Ржавые петли слабо скрипнули, луч света полоснул по полу, раздался тихий писк, поодаль метнулось несколько крохотных серых теней. Я не боюсь крыс, но понимаю, что встреча со стаей голодных грызунов весьма опасна, поэтому живо сбегала к машине, взяла огнетушитель и вернулась. Едкая пена не понравится тем, кто считает себя полноправным владельцем таксопарка.
«Тук-тук… тук-тук… тук-тук», – донеслось с улицы. Пол задрожал, остатки стекол жалобно зазвенели: мимо мчался поезд. Я начала медленно обходить помещение. В доме три этажа, но лестница развалилась, не стоит пытаться по ней подняться, да и Герман утверждал, что Нина в момент звонка, похоже, находилась в подвале. Шаг за шагом я изучала офис администрации и в конце концов нашла дверь, за которой обнаружились ступеньки, уходящие вниз. В отличие от лестниц в центре зала, эта сохранилась замечательно, и рядом с ней до сих пор виднелось объявление, написанное прямо на стене красной краской: «После смены сдай путевой лист.
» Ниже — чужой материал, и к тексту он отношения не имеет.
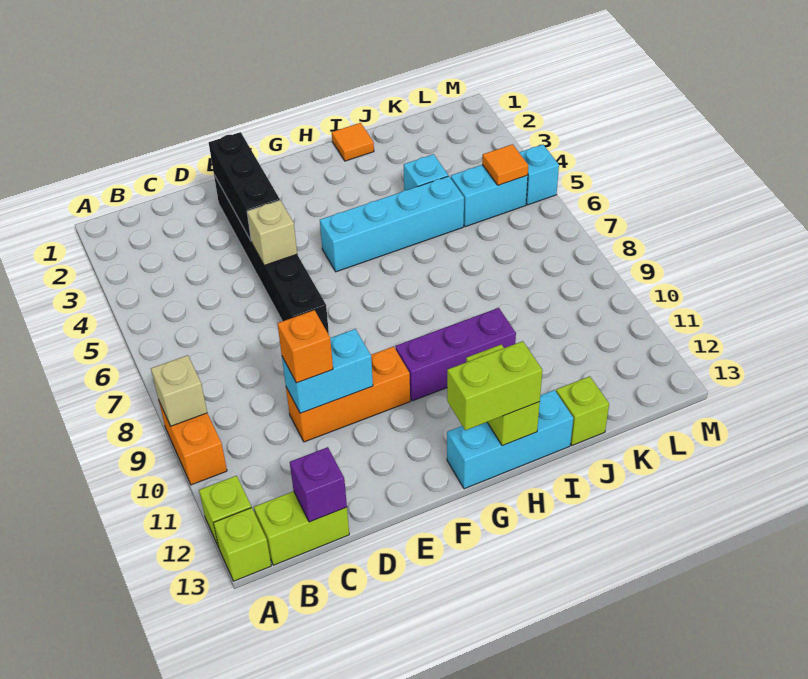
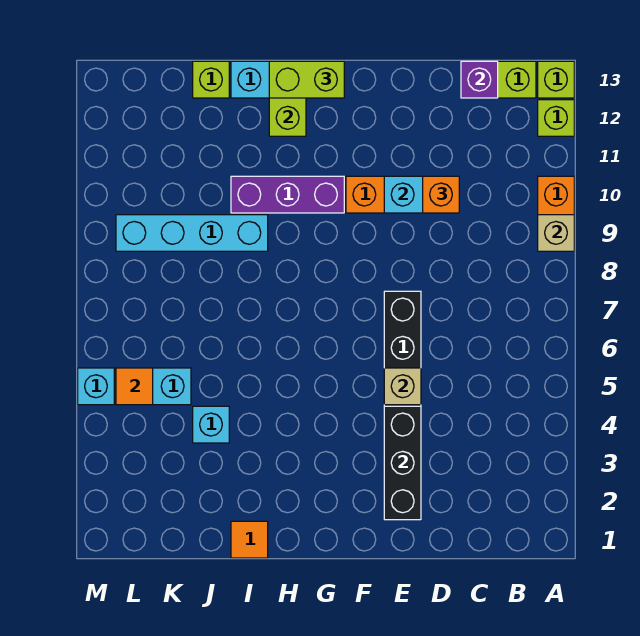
cyan 1x4 brick [320,176,464,272] -> cyan 1x4 brick moved to [116,215,268,251]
Прими душ», и стрелка, острым концом указывающая в сторону подвала. Мне стало страшно. Получил ли Макс мое сообщение? Почему он до сих пор не приехал? Может, не стоит одной забираться под землю? В голове ожило неприятное воспоминание.
Давным-давно одноклассницы, Лена и Наташа, предложили мне пойти посмотреть на котят, которых родила дворовая кошка. Мама никогда не отпускала маленькую Фросеньку [11] от себя дальше чем на два метра. В одиннадцать лет меня это огорчало: ребята смеялись надо мной, обзывали «малявкой» и никогда не звали поиграть вместе. Я не пыталась вырваться из-под родительской опеки, понимала, что мама будет переживать, но Лена и Наташа предложили мне свою дружбу, и я дрогнула. Мы сбежали с двух последних уроков, спустились в школьный подвал, и я спросила: «Где киса?» – «Вон она, – Лена ткнула пальцем в темноту, – боишься идти одна? Ты трусиха?» – «Конечно, нет», – храбро ответила я, сделала пару шагов и услышала звук задвигающейся щеколды. «Посиди тут! – крикнула Наташа. – Проверим, какая ты смелая, начнешь орать – не надейся с нами дружить».
11
Ефросинья – такое имя дали Романовой родители. Коим образом она превратилась в Евлампию, рассказано в книге Дарьи Донцовой «Маникюр для покойника». Издательство «Эксмо».